Reduction of the Commitment Amount.  The Borrower may from time to time, upon
two Business Days’ notice to the Bank (which notice shall be irrevocable),
reduce the Commitment Amount to an amount that is not less than the outstanding
principal amount of the Loans.  Any such reduction shall be in the amount of
$5,000,000 or an integral multiple thereof.  

2.5

Repayment of Loans.  The Borrower shall repay all outstanding Loans on the
Termination Date.  

2.6

Prepayments.  The Borrower may from time to time prepay any Loan in whole or in
part; provided that (a) the Borrower shall notify the Bank of such prepayment
not later than 1:00 p.m. (New York time) (i) two Business Days prior to the date
of such prepayment, in the case of a Eurodollar Loan, and (ii) on the prepayment
date, in the case of a Base Rate Loan; and (b) any partial prepayment of a Loan
shall be in the amount of (and, after giving effect thereto all Loans shall be
in an amount equal to) $1,000,000 or a higher integral multiple of $500,000.

Provided material ▸
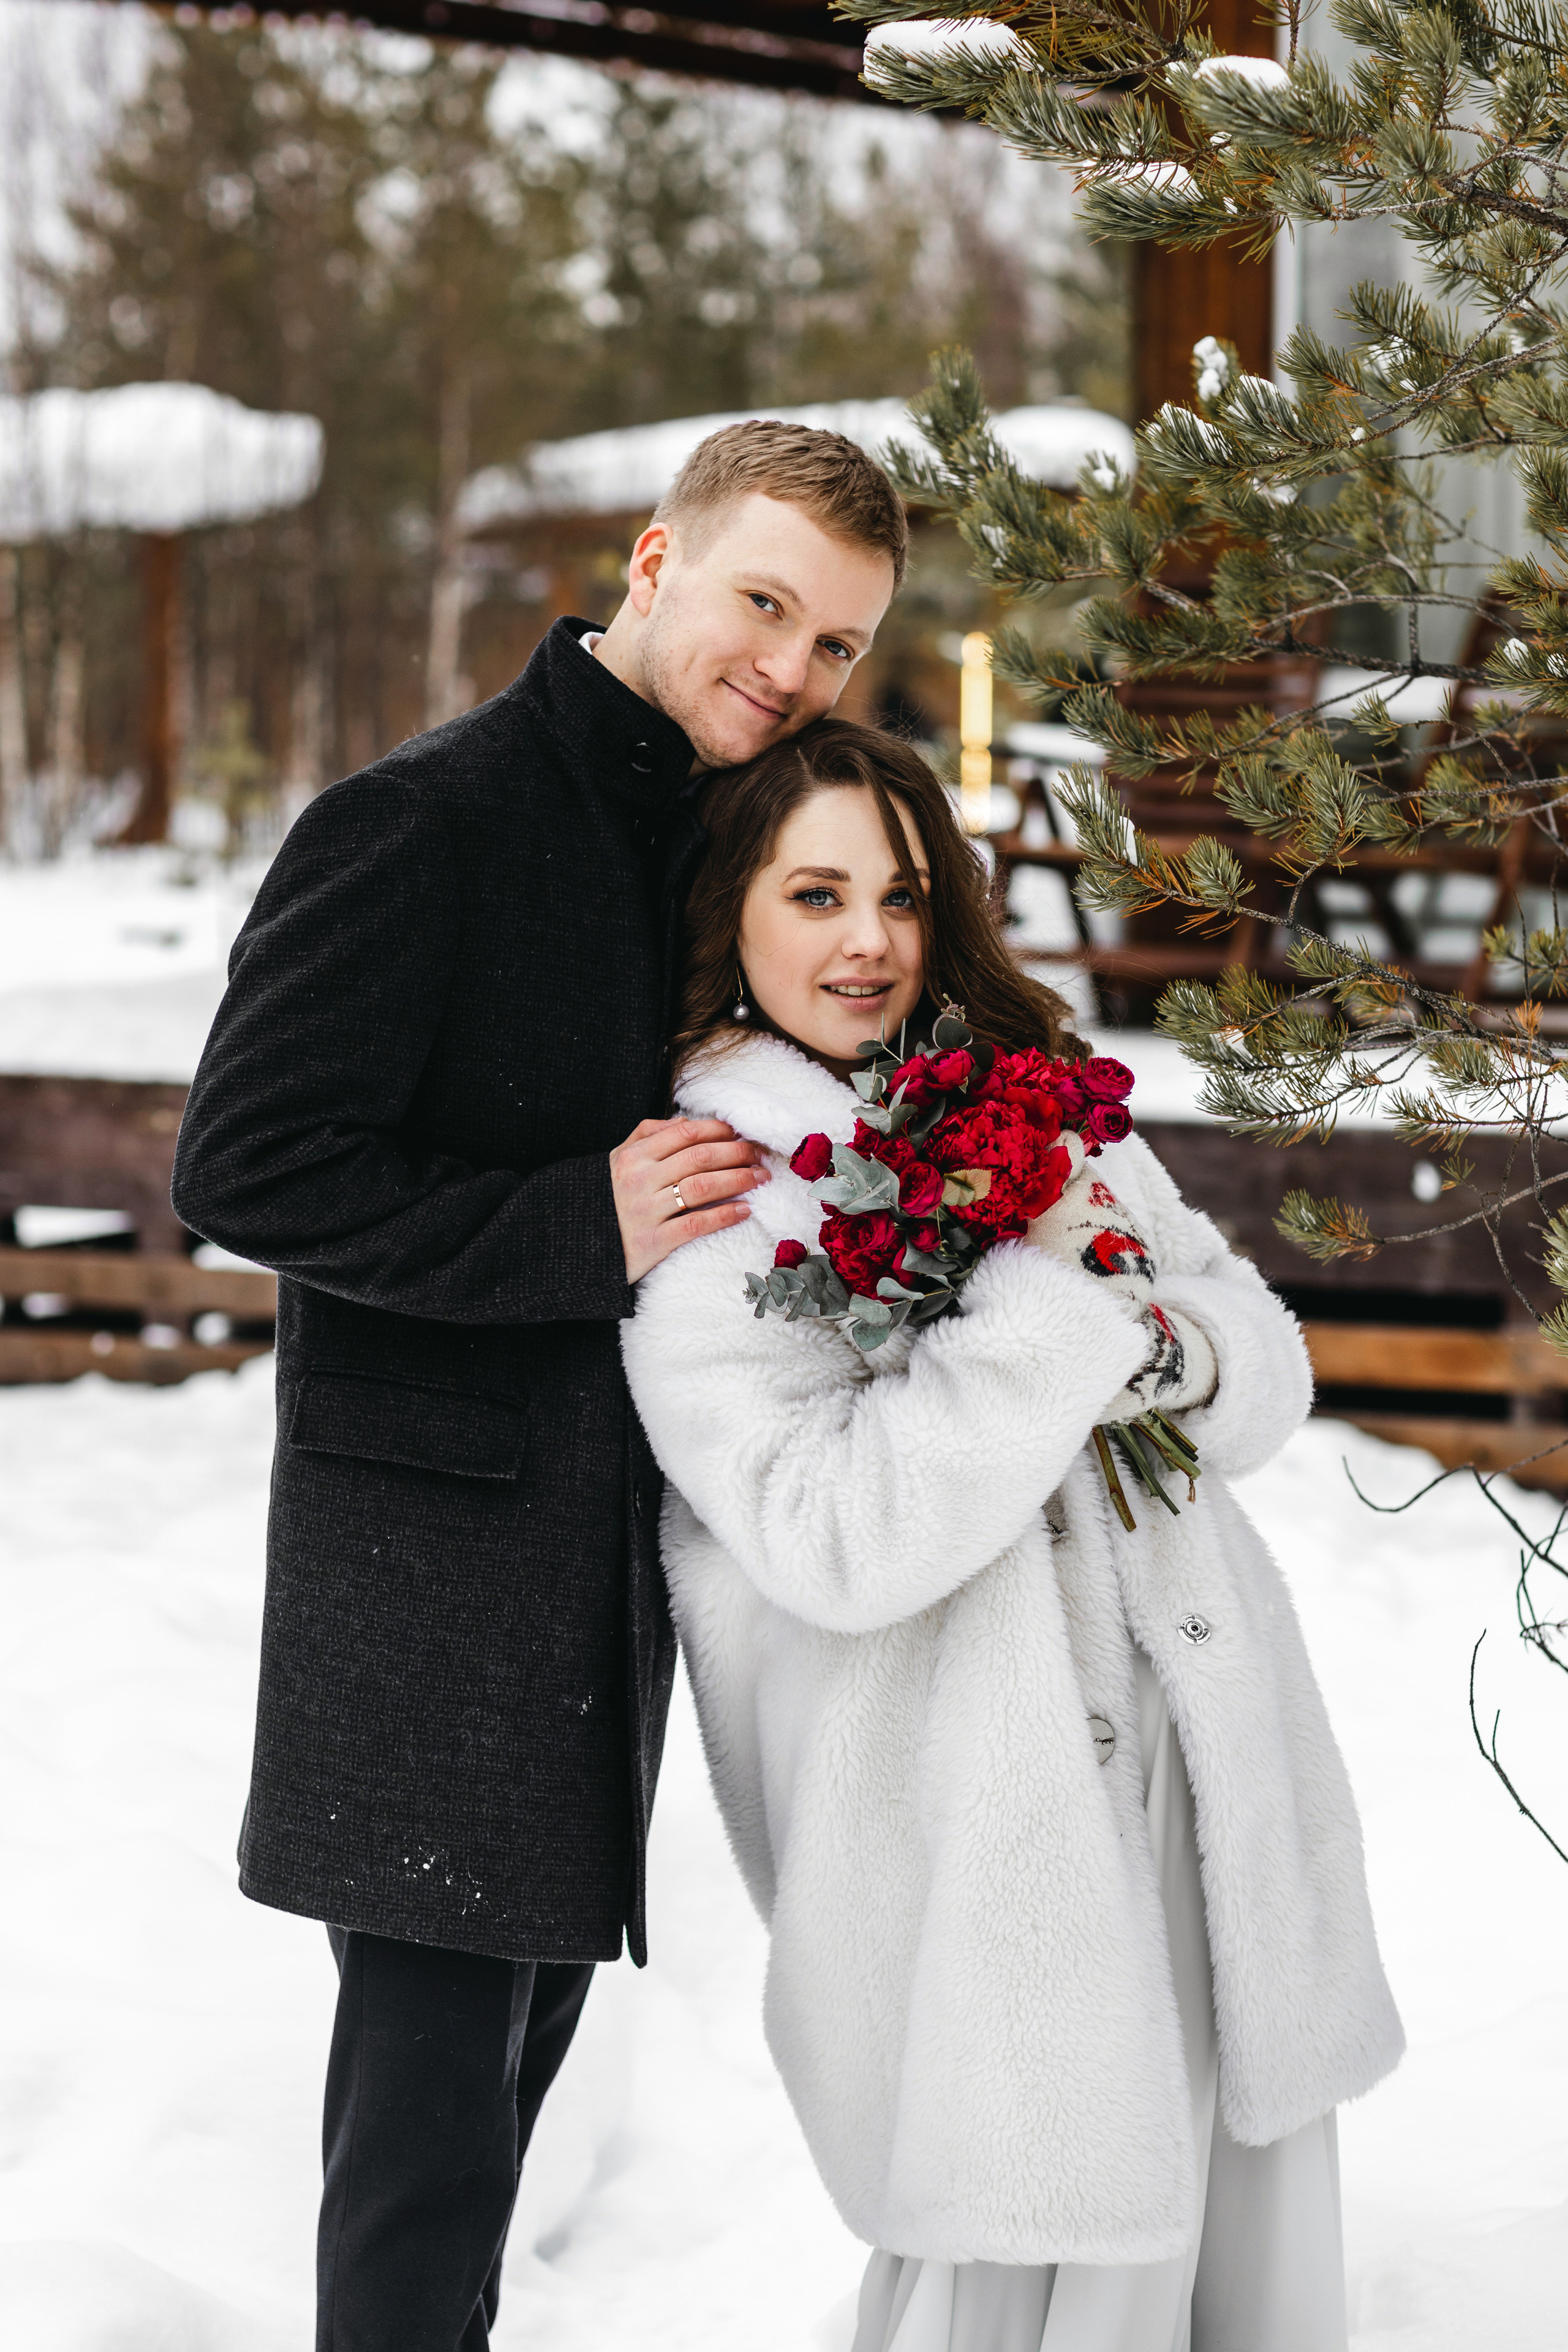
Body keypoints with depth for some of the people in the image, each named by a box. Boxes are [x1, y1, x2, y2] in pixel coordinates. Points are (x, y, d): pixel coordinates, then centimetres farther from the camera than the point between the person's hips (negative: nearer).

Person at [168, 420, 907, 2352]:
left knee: (522, 2018, 19)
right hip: (434, 1533, -8)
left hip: (613, 1526, 9)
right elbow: (241, 1164, -21)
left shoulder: (714, 832, 11)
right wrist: (583, 1228, -23)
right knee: (435, 2067, -4)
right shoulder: (425, 822, -16)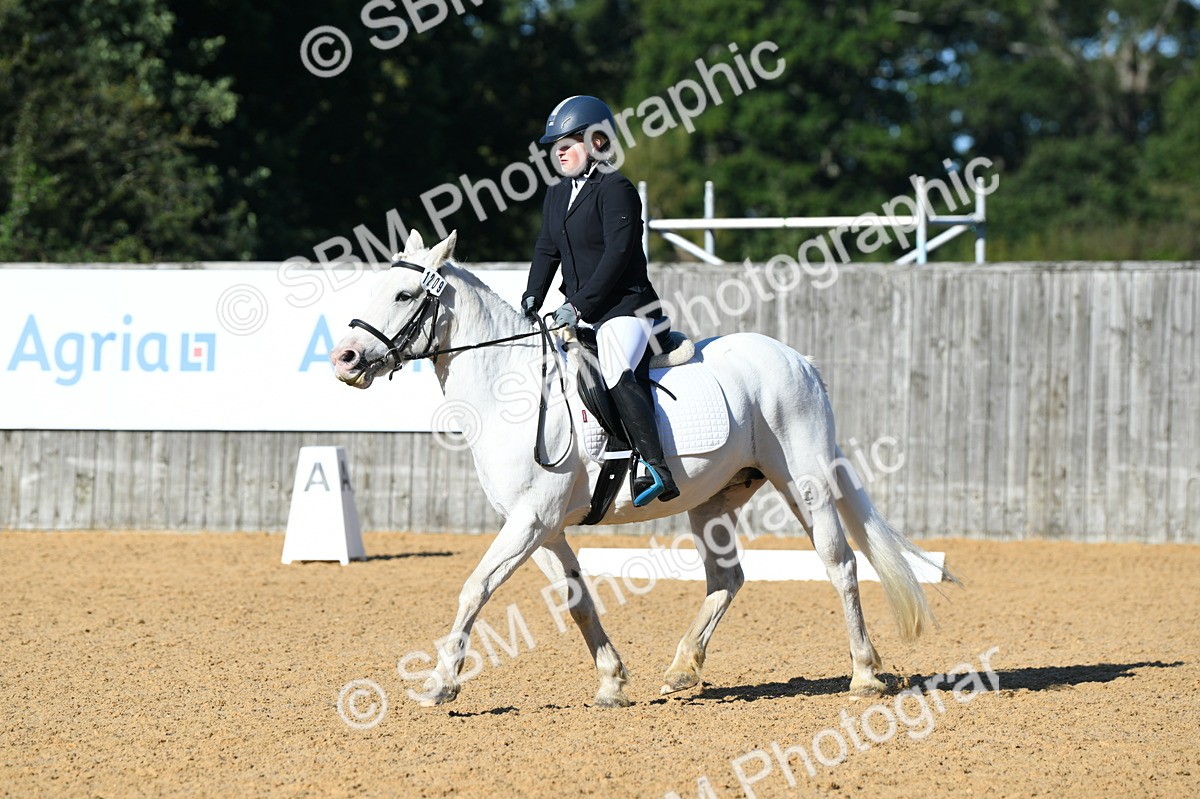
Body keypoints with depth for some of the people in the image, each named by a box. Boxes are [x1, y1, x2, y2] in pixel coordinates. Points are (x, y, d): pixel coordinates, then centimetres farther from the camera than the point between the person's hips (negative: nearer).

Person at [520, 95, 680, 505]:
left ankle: (657, 471, -39)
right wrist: (532, 298, 0)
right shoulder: (556, 195, 16)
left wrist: (579, 304, -23)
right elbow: (547, 251, 17)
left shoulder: (616, 190, -11)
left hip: (626, 306, -10)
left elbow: (617, 253, -18)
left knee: (617, 373, -30)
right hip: (580, 315, 10)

Work to complete ▸ Continue the loan terms excerpt above, picking up right after its last sentence about partial prepayments.

Answer area ▸
 Any prepayment of a Loan shall be made on a Business Day and shall be subject
to the provisions of Section 3.3.

2.7

Interest.  The unpaid principal amount of each Loan shall bear interest at a
rate per annum equal to (a) at any time such Loan is a Eurodollar Loan, the
Eurodollar Rate for each applicable Interest Period plus 0.40%; and (b) at any
time such Loan is a Base Rate Loan, the Base Rate as in effect from time to
time; provided that during the existence of a Default, the Bank may, upon notice
to the Borrower, require the Borrower to pay interest (i) on the unpaid
principal amount of each Loan at a rate that is 2% per annum above the rate
otherwise applicable thereto, and (ii) to the fullest extent permitted by law,
on the amount of any interest, fee or other amount payable hereunder that is not
paid when due, for each day during the period from the date such amount becomes
due until such amount is paid in full, at a rate per annum equal to the sum of
(A) at the Base Rate as in effect from time to time plus (B) 2.00%, in each case
payable on demand.

2.8

Non-Use Fee.  The Borrower agrees to pay the Bank, for the period beginning on
the date hereof and continuing to the Termination Date, a non-use fee of 0.125%
per annum on the unused Commitment Amount as in effect from time to time.  Such
fee shall be payable in arrears on the last day of each calendar quarter and on
the Termination Date.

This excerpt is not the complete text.